Endomethasone sealer (Septodont, Saint-Maur-des-Fossés, France) is based on zinc oxide and eugenol (ZOE) and has hydroquinone acetate in its composition to inhibit tissue inflammatory responses. Initially, this sealer contained paraformaldehyde, which despite the potent antimicrobial action, it was highly cytotoxic [26], inducing COX-2 expression and causing inflammation [30]. Endomethasone N was then developed with a formaldehyde-free composition. However, this sealer showed a cytotoxic effect for HGF in the present study, which may be due to the sealer base formula. ZOE extracts have been related to chronic inflammation of the periodontal ligament and shown to promote the release of signaling molecules that lead to bone resorption [18]. In addition, they have been reported to be cytotoxic for dental pulp stem cells, gingival fibroblasts, and keratinocytes [28], and released eugenol has a cytotoxic effect and might be related to the development of periapical lesions [18, 29].

Despite their cytotoxic effects, the release of chemical components of endodontic sealers is essential for the antimicrobial effect. Positively charged metal ions interact electrostatically with the negatively charged bacterial cell membrane, causing cell death [38]. The AgVO3 presents this activity, since the silver ions and vanadium ions in the 5+ state of oxidation (V5+) interact with the thiol groups present in the enzymes of bacterial metabolism, forming stable complexes [11]. In addition, the contact of Ag+ ions with bacterial DNA prevents its replication.

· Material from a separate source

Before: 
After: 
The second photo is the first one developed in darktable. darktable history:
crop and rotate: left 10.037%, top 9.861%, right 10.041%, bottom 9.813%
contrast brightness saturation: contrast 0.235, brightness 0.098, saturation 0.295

Moreover, the oxidation–reduction reaction between V4+ and V5+can cause oxidative stress to the bacterial cell [11].

In the present study, the concentration of released silver and vanadium ions was evaluated in the 24 h period, corresponding to the release time of the extracts for cell viability. It was found that the release was proportional to the concentration of AgVO3 incorporated. The AH Plus modified groups showed the lowest concentration of released ions. This may have been due to the way this sealer is mixed; the manufacturer recommendations ask for equal proportions of the two pastes, and the higher proportion of resinous components could prevent the release of ions from the nanomaterial [39].

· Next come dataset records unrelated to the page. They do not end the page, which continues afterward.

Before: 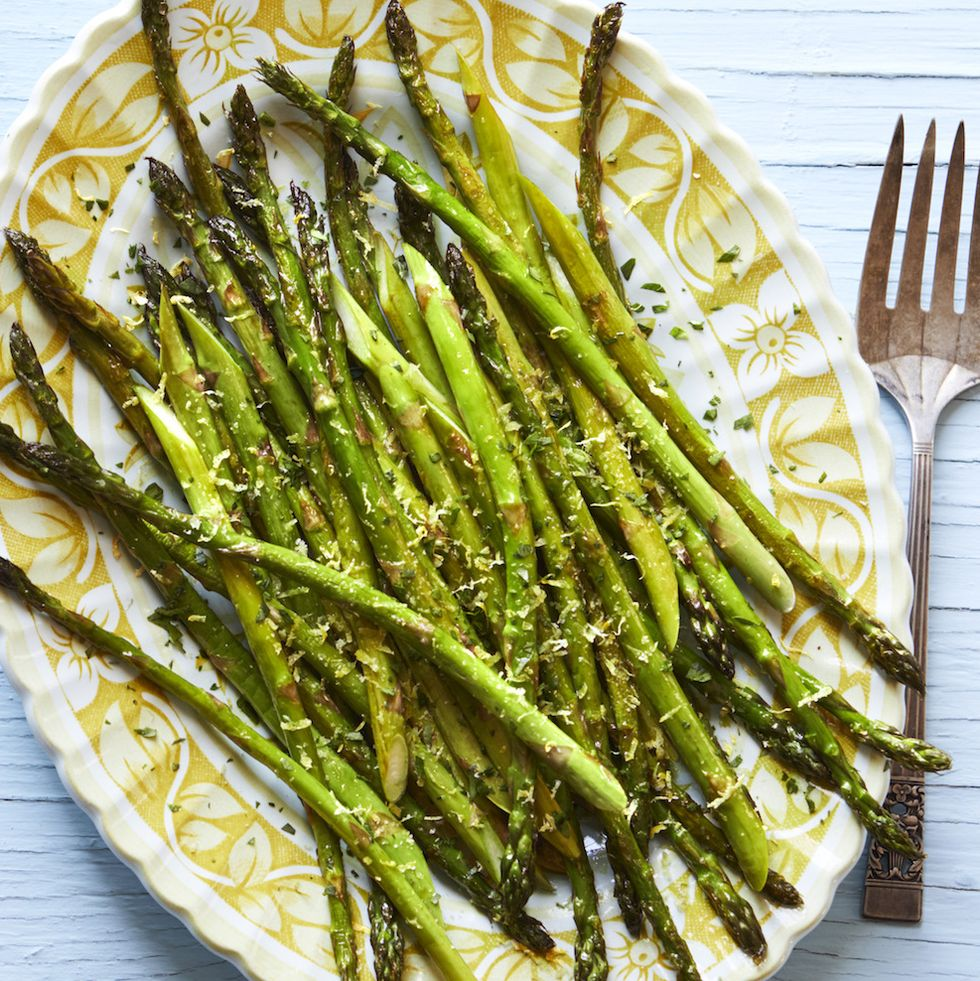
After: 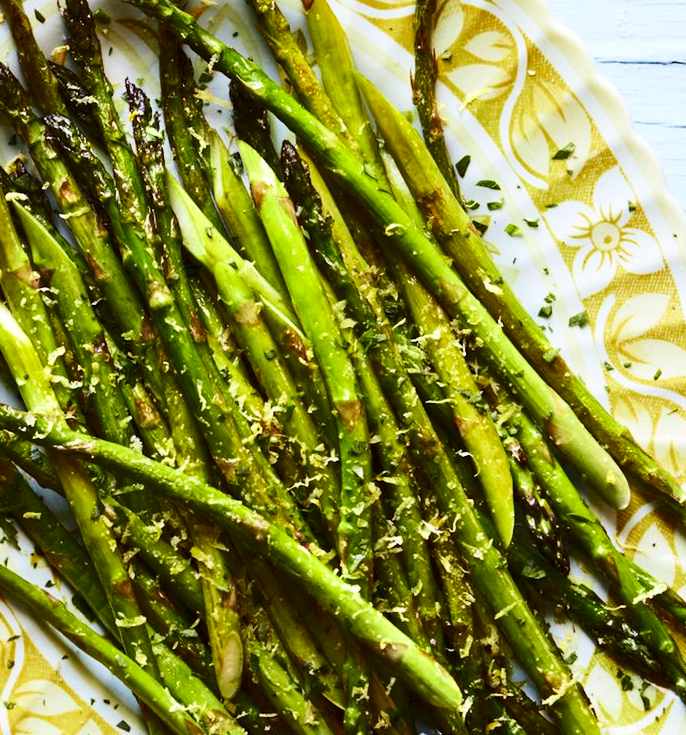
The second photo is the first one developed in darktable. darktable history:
velvia: on, module defaults
contrast brightness saturation: contrast 0.208, brightness -0.107, saturation 0.206
crop and rotate: left 16.972%, top 10.663%, right 12.962%, bottom 14.38%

Sealer 26 and Endomethasone N released higher concentrations of vanadium ions, especially for the groups incorporated with 10% AgVO3. The greater solubility of Endomethasone N, verified in a previous study [14], corroborates the findings of this study, and can be related to the higher cytotoxic effect. In this study, only the release of silver and vanadium was evaluated, however, the chemical elements of the original sealer might also influence the cytotoxicity, as mentioned previously.

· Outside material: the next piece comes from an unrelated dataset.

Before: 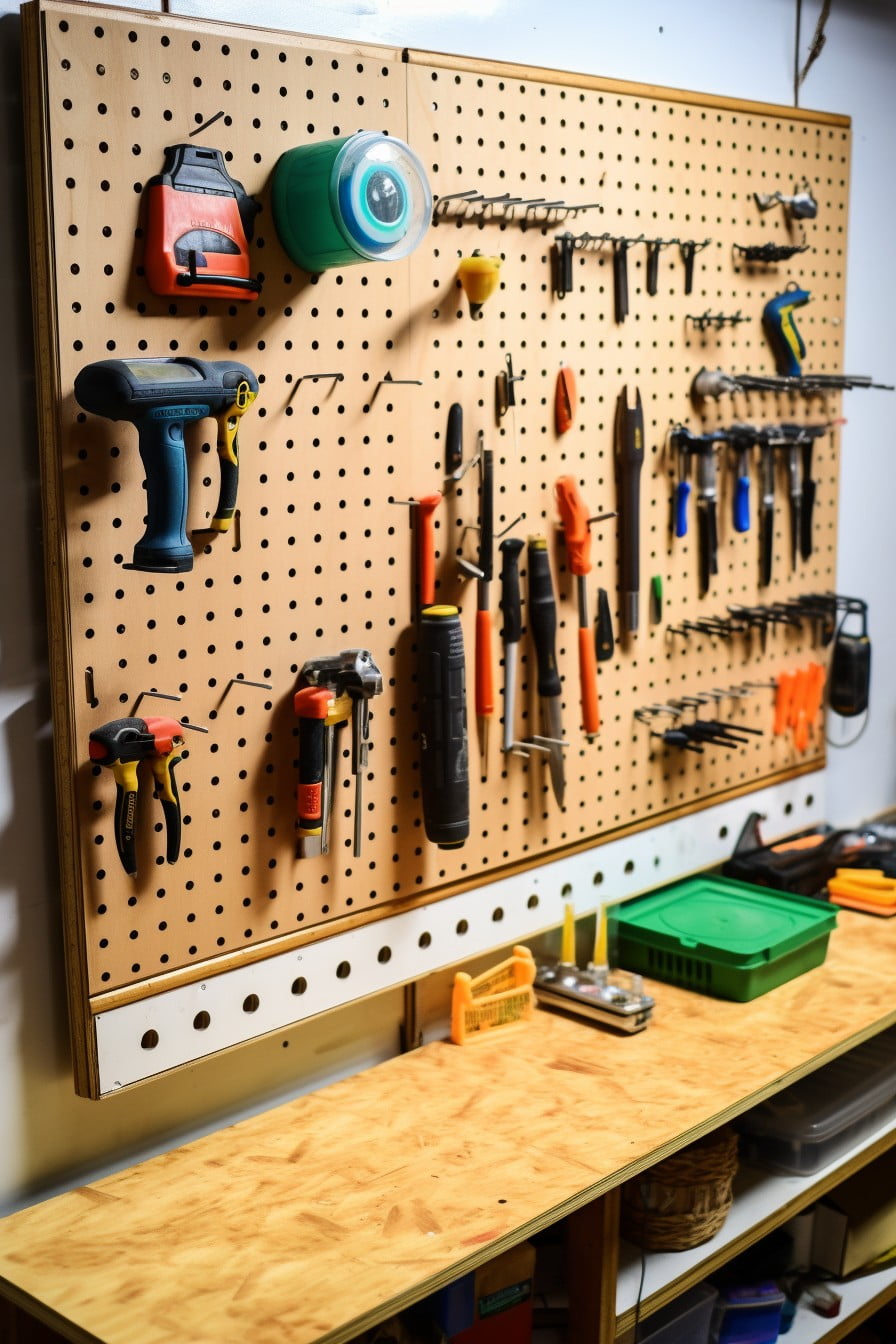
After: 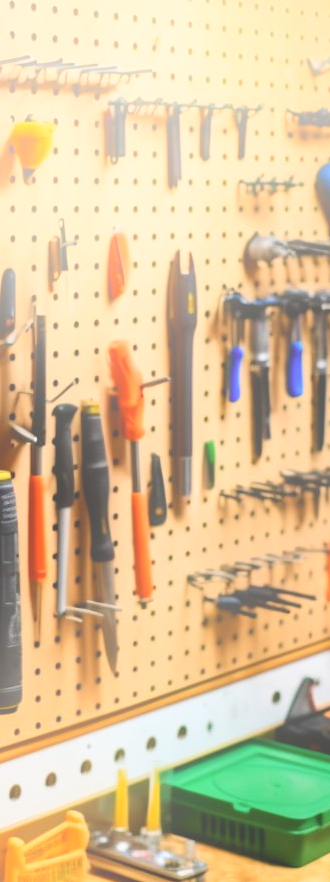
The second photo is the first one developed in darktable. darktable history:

Despite the low concentrations of Ag+ released by the AH Plus groups, these were higher than the concentrations of V4+ and V5+. Thus, the influence of AgVO3 on the cytotoxicity of modified AH Plus groups could be attributed to silver, although present in low concentrations. For Sealer 26 and Endomethasone N sealers, high concentrations of vanadium ions were released. However, the cytotoxicity cannot be attributed to vanadium, as there was no statistical difference between groups with and without AgVO3.

The results observed in this study support that, despite the effects observed on HGF viability, the original compositions of the commercial sealers are cytotoxic for HGF cells. In addition, the release of silver and vanadium ions assists in the antimicrobial activity of these sealers. Future investigations about genotoxic potential should be undertaken.

Conclusion

HGF cells viability was inversely proportional to the exposure time of the cells to the extracts. It was not possible to confirm the influence of AgVO3 on HGF cell viability to Sealer 26 and Endomethasone N, however, nanomaterial influenced cell viability to AH Plus, so the commercial sealers can be cytotoxic in synergy with the nanomaterial. Nevertheless, the release of Ag+ and V4+/V5+ was proportional to the AgVO3 incorporated, being essential for the maintenance of the antimicrobial effect.